-- START Data section --

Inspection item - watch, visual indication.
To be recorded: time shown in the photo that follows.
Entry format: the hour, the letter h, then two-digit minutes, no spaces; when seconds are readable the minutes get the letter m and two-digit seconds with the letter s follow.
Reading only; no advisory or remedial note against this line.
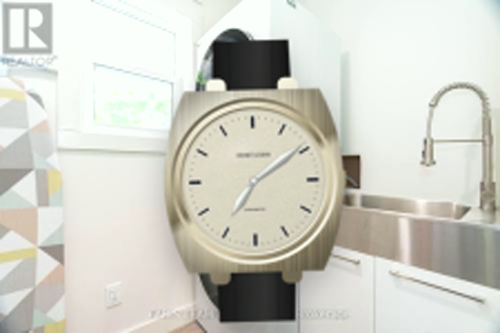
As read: 7h09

-- END Data section --

What you need to do: Rewrite the item above, substituting "2-digit" for each "two-digit" and changing nothing else. Omit the picture.

Correct answer:
Inspection item - watch, visual indication.
To be recorded: time shown in the photo that follows.
Entry format: the hour, the letter h, then 2-digit minutes, no spaces; when seconds are readable the minutes get the letter m and 2-digit seconds with the letter s follow.
Reading only; no advisory or remedial note against this line.
As read: 7h09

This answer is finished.